Istana: Indonesia Akan Gabung Dewan Perdamaian Gaza yang Dibentuk Trump
JAKARTA - Indonesia bakal bergabung dengan Dewan Perdamaian Gaza yang diinisiasi Presiden Amerika Serikat (AS) Donald Trump. Langkah ini sebagai bagian dari komitmen Indonesia dalam mendorong stabilitas kawasan Timur Tengah, khususnya Gaza.
“Ya, kita akan bergabung kalau memang itu kita diminta untuk bergabung,” kata Menteri Sekretaris Negara (Mensesneg) Prasetyo Hadi di Kompleks Istana Kepresidenan, Jakarta, Kamis (22/1/2026).
Prasetyo mengatakan akan memeriksa aspek formil dari keanggotaan Indonesia dalam Dewan Perdamaian Gaza. Namun, secara prinsip, Presiden Prabowo Subianto memiliki kehendak kuat untuk ikut berpartisipasi apabila hal itu dapat mempercepat terwujudnya perdamaian di Gaza.

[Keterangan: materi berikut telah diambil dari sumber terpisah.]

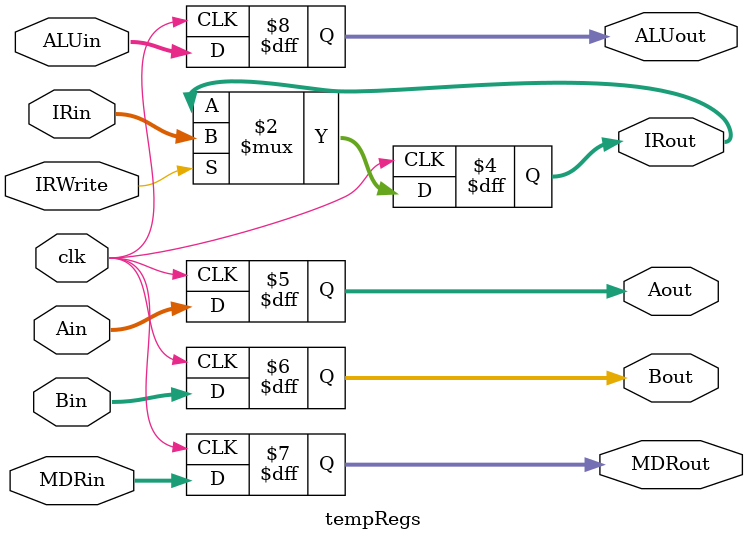
<source format=v>
module tempRegs(clk, IRWrite, IRin, IRout, MDRin, MDRout, Ain, Aout, Bin, Bout, ALUin, ALUout);
 input clk, IRWrite;
 input [31:0] IRin, MDRin, Ain, Bin, ALUin;
 output reg [31:0] IRout, Aout, Bout, MDRout, ALUout;

 always @(posedge clk)
 begin
 ALUout <= ALUin;
 Aout <= Ain;
 Bout <= Bin;
 MDRout <= MDRin;
 if (IRWrite)
 IRout <= IRin;
 end

endmodule

</source>
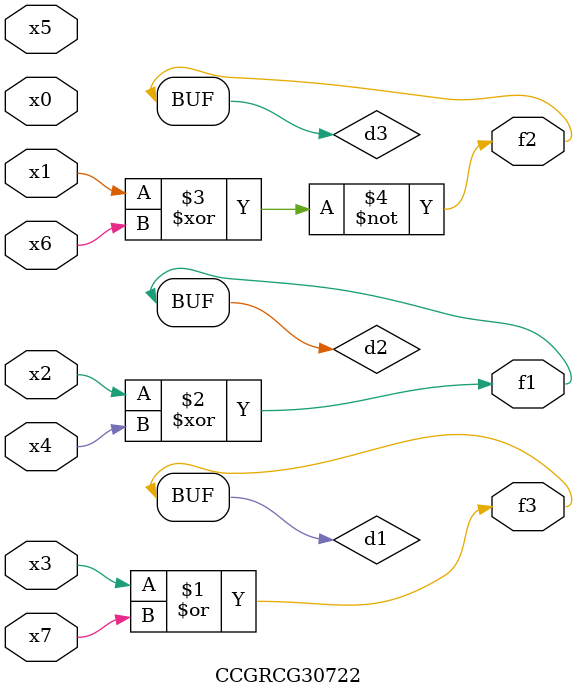
<source format=v>
module CCGRCG30722(
	input x0, x1, x2, x3, x4, x5, x6, x7,
	output f1, f2, f3
);

	wire d1, d2, d3;

	or (d1, x3, x7);
	xor (d2, x2, x4);
	xnor (d3, x1, x6);
	assign f1 = d2;
	assign f2 = d3;
	assign f3 = d1;
endmodule

</source>
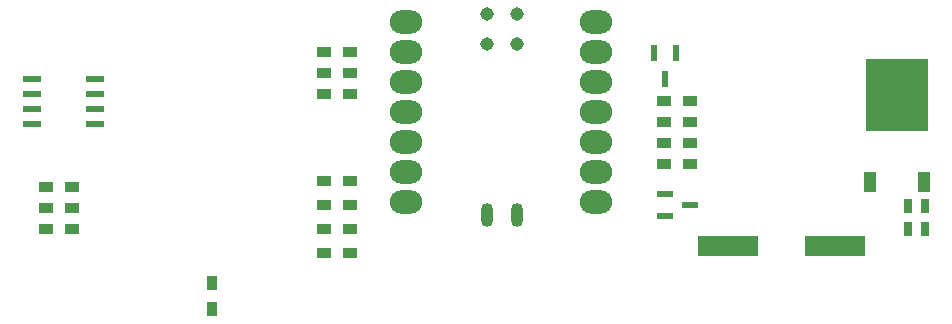
<source format=gtp>
G04 #@! TF.GenerationSoftware,KiCad,Pcbnew,(5.1.6-0-10_14)*
G04 #@! TF.CreationDate,2020-10-30T11:13:33+09:00*
G04 #@! TF.ProjectId,NinjaLAMP,4e696e6a-614c-4414-9d50-2e6b69636164,rev?*
G04 #@! TF.SameCoordinates,Original*
G04 #@! TF.FileFunction,Paste,Top*
G04 #@! TF.FilePolarity,Positive*
%FSLAX46Y46*%
G04 Gerber Fmt 4.6, Leading zero omitted, Abs format (unit mm)*
G04 Created by KiCad (PCBNEW (5.1.6-0-10_14)) date 2020-10-30 11:13:33*
%MOMM*%
%LPD*%
G01*
G04 APERTURE LIST*
%ADD10R,1.320800X0.558800*%
%ADD11R,0.558800X1.320800*%
%ADD12R,1.200000X0.900000*%
%ADD13C,1.143000*%
%ADD14O,1.016000X2.032000*%
%ADD15O,2.748280X1.998980*%
%ADD16R,0.900000X1.200000*%
%ADD17R,1.549400X0.558800*%
%ADD18R,0.750000X1.200000*%
%ADD19R,1.016000X1.651000*%
%ADD20R,5.298440X6.197600*%
%ADD21R,5.200000X1.700000*%
G04 APERTURE END LIST*
D10*
G04 #@! TO.C,Q1*
X173467500Y-106908400D03*
X171283100Y-107848200D03*
X171283100Y-105968600D03*
G04 #@! TD*
D11*
G04 #@! TO.C,Q2*
X172248300Y-94017900D03*
X170368700Y-94017900D03*
X171308500Y-96202300D03*
G04 #@! TD*
D12*
G04 #@! TO.C,R4*
X142410000Y-106934000D03*
X144610000Y-106934000D03*
G04 #@! TD*
G04 #@! TO.C,R5*
X144610000Y-104902000D03*
X142410000Y-104902000D03*
G04 #@! TD*
G04 #@! TO.C,R7*
X144610000Y-110998000D03*
X142410000Y-110998000D03*
G04 #@! TD*
G04 #@! TO.C,R8*
X142410000Y-108966000D03*
X144610000Y-108966000D03*
G04 #@! TD*
G04 #@! TO.C,R11*
X171221960Y-101676000D03*
X173421960Y-101676000D03*
G04 #@! TD*
G04 #@! TO.C,R12*
X173421960Y-103454000D03*
X171221960Y-103454000D03*
G04 #@! TD*
G04 #@! TO.C,R9*
X121110000Y-107126000D03*
X118910000Y-107126000D03*
G04 #@! TD*
G04 #@! TO.C,R1*
X142410000Y-97536000D03*
X144610000Y-97536000D03*
G04 #@! TD*
G04 #@! TO.C,R2*
X144610000Y-93980000D03*
X142410000Y-93980000D03*
G04 #@! TD*
G04 #@! TO.C,R13*
X173421960Y-99898000D03*
X171221960Y-99898000D03*
G04 #@! TD*
G04 #@! TO.C,R3*
X142410000Y-95758000D03*
X144610000Y-95758000D03*
G04 #@! TD*
G04 #@! TO.C,R14*
X173421960Y-98120000D03*
X171221960Y-98120000D03*
G04 #@! TD*
D13*
G04 #@! TO.C,U1*
X158758803Y-93275813D03*
X156218803Y-93275813D03*
X158758803Y-90735813D03*
X156218803Y-90735813D03*
D14*
X158770000Y-107740000D03*
X156220000Y-107740000D03*
D15*
X149353120Y-91422180D03*
X149353120Y-93962180D03*
X149353120Y-96502180D03*
X149353120Y-99042180D03*
X149353120Y-101582180D03*
X149353120Y-104122180D03*
X149353120Y-106662180D03*
X165517680Y-106662180D03*
X165517680Y-104122180D03*
X165517680Y-101582180D03*
X165517680Y-99042180D03*
X165517680Y-96502180D03*
X165517680Y-93962180D03*
X165517680Y-91422180D03*
G04 #@! TD*
D16*
G04 #@! TO.C,TH1*
X133002500Y-115727000D03*
X133002500Y-113527000D03*
G04 #@! TD*
D12*
G04 #@! TO.C,R6*
X118910000Y-108904000D03*
X121110000Y-108904000D03*
G04 #@! TD*
G04 #@! TO.C,R10*
X121110000Y-105348000D03*
X118910000Y-105348000D03*
G04 #@! TD*
D17*
G04 #@! TO.C,CR1*
X123072200Y-96215000D03*
X123072200Y-97485000D03*
X123072200Y-98755000D03*
X123072200Y-100025000D03*
X117712800Y-100025000D03*
X117712800Y-98755000D03*
X117712800Y-97485000D03*
X117712800Y-96215000D03*
G04 #@! TD*
D18*
G04 #@! TO.C,C2*
X191892500Y-107027000D03*
X191892500Y-108927000D03*
G04 #@! TD*
G04 #@! TO.C,C3*
X193292500Y-108927000D03*
X193292500Y-107027000D03*
G04 #@! TD*
D19*
G04 #@! TO.C,U2*
X188660500Y-104957000D03*
D20*
X190946500Y-97631640D03*
D19*
X193232500Y-104957000D03*
G04 #@! TD*
D21*
G04 #@! TO.C,C1*
X176642500Y-110367880D03*
X185742500Y-110367880D03*
G04 #@! TD*
M02*

</source>
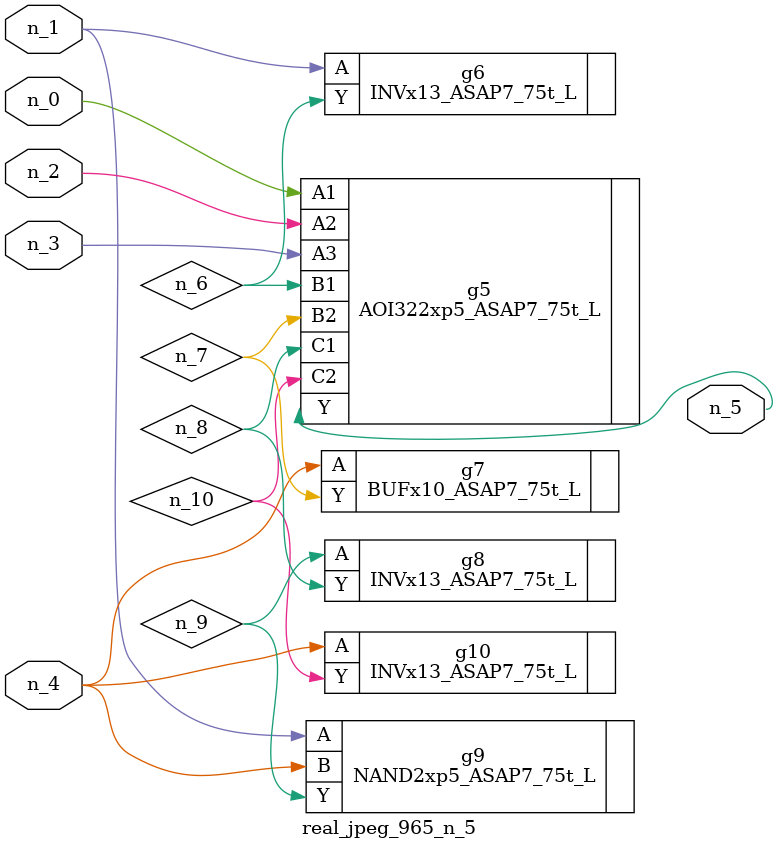
<source format=v>
module real_jpeg_965_n_5 (n_4, n_0, n_1, n_2, n_3, n_5);

input n_4;
input n_0;
input n_1;
input n_2;
input n_3;

output n_5;

wire n_8;
wire n_6;
wire n_7;
wire n_10;
wire n_9;

AOI322xp5_ASAP7_75t_L g5 ( 
.A1(n_0),
.A2(n_2),
.A3(n_3),
.B1(n_6),
.B2(n_7),
.C1(n_8),
.C2(n_10),
.Y(n_5)
);

INVx13_ASAP7_75t_L g6 ( 
.A(n_1),
.Y(n_6)
);

NAND2xp5_ASAP7_75t_L g9 ( 
.A(n_1),
.B(n_4),
.Y(n_9)
);

BUFx10_ASAP7_75t_L g7 ( 
.A(n_4),
.Y(n_7)
);

INVx13_ASAP7_75t_L g10 ( 
.A(n_4),
.Y(n_10)
);

INVx13_ASAP7_75t_L g8 ( 
.A(n_9),
.Y(n_8)
);


endmodule
</source>
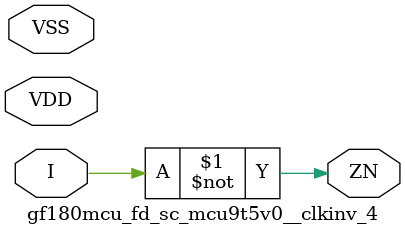
<source format=v>

module gf180mcu_fd_sc_mcu9t5v0__clkinv_4( I, ZN, VDD, VSS );
input I;
inout VDD, VSS;
output ZN;

	not MGM_BG_0( ZN, I );

endmodule

</source>
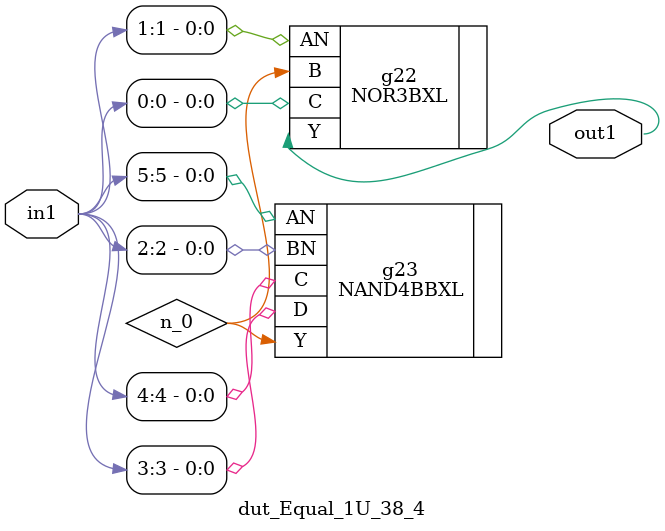
<source format=v>
`timescale 1ps / 1ps


module dut_Equal_1U_38_4(in1, out1);
  input [5:0] in1;
  output out1;
  wire [5:0] in1;
  wire out1;
  wire n_0;
  NOR3BXL g22(.AN (in1[1]), .B (n_0), .C (in1[0]), .Y (out1));
  NAND4BBXL g23(.AN (in1[5]), .BN (in1[2]), .C (in1[4]), .D (in1[3]),
       .Y (n_0));
endmodule



</source>
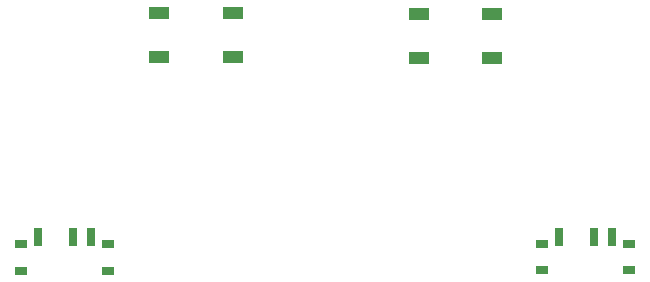
<source format=gtp>
G04 #@! TF.GenerationSoftware,KiCad,Pcbnew,(7.0.0)*
G04 #@! TF.CreationDate,2023-03-18T22:02:57+08:00*
G04 #@! TF.ProjectId,lul_left,6c756c5f-6c65-4667-942e-6b696361645f,rev?*
G04 #@! TF.SameCoordinates,Original*
G04 #@! TF.FileFunction,Paste,Top*
G04 #@! TF.FilePolarity,Positive*
%FSLAX46Y46*%
G04 Gerber Fmt 4.6, Leading zero omitted, Abs format (unit mm)*
G04 Created by KiCad (PCBNEW (7.0.0)) date 2023-03-18 22:02:57*
%MOMM*%
%LPD*%
G01*
G04 APERTURE LIST*
%ADD10R,1.000000X0.800000*%
%ADD11R,0.700000X1.500000*%
%ADD12R,1.800000X1.100000*%
G04 APERTURE END LIST*
D10*
X160450548Y-103263881D03*
X160450548Y-105473881D03*
X167750548Y-103263881D03*
X167750548Y-105473881D03*
D11*
X161850548Y-102613881D03*
X164850548Y-102613881D03*
X166350548Y-102613881D03*
D12*
X128019999Y-83669999D03*
X134219999Y-87369999D03*
X128019999Y-87369999D03*
X134219999Y-83669999D03*
X156189999Y-87449999D03*
X149989999Y-83749999D03*
X156189999Y-83749999D03*
X149989999Y-87449999D03*
D10*
X116339999Y-103274999D03*
X116339999Y-105484999D03*
X123639999Y-103274999D03*
X123639999Y-105484999D03*
D11*
X117739999Y-102624999D03*
X120739999Y-102624999D03*
X122239999Y-102624999D03*
M02*

</source>
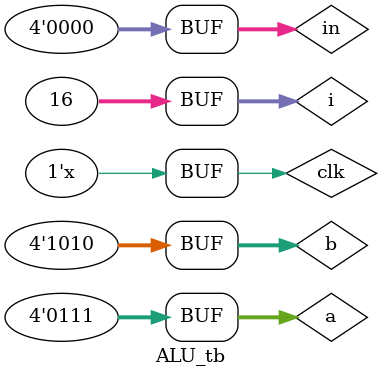
<source format=v>
module ALU_tb;
    reg clk;
    reg [3:0] a, b;
    reg [3:0] in;
    wire [3:0] out;

	integer i;
    // design block instatiantion
    ALU alu(.clk(clk), .A(a), .B(b), .instruction(in), .ALU_out(out));

    initial clk = 1'b0; //initialize the clk

    // clk of (T = 20ns) given
    always #10 clk = ~clk;

    // control signals that drive the design block
    initial begin
        a = 4'h7;
        b = 4'ha;
        in = 4'h0;
        // for signal generation for the instruction in ALU
        for (i=0;i<=15;i=i+1) begin
            in = in + 8'h01;
            #20;
        end
    end
    
endmodule
</source>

“Secara formilnya nanti kami cek ya, formilnya ya. Tapi kalau secara, apa namanya, kehendak, tentunya Bapak Presiden akan mempertimbangkan untuk bergabung karena mementingkan tujuannya. Tujuannya adalah mempercepat proses perdamaian di Gaza,” tegasnya.
Sebelumnya, Presiden AS Donald Trump telah mengumumkan pembentukan sebuah badan bernama “Dewan Perdamaian Gaza”, yang disebut sebagai elemen kunci tahap kedua dari rencana perdamaian Gaza yang didukung AS.
Selain Indonesia, sejumlah negara juga bergabung dalam Dewan Perdamaian Gaza ini, di antaranya Arab Saudi, Qatar, Turkiye, Mesir, Yordania, Pakistan, dan Uni Emirat Arab (UEA).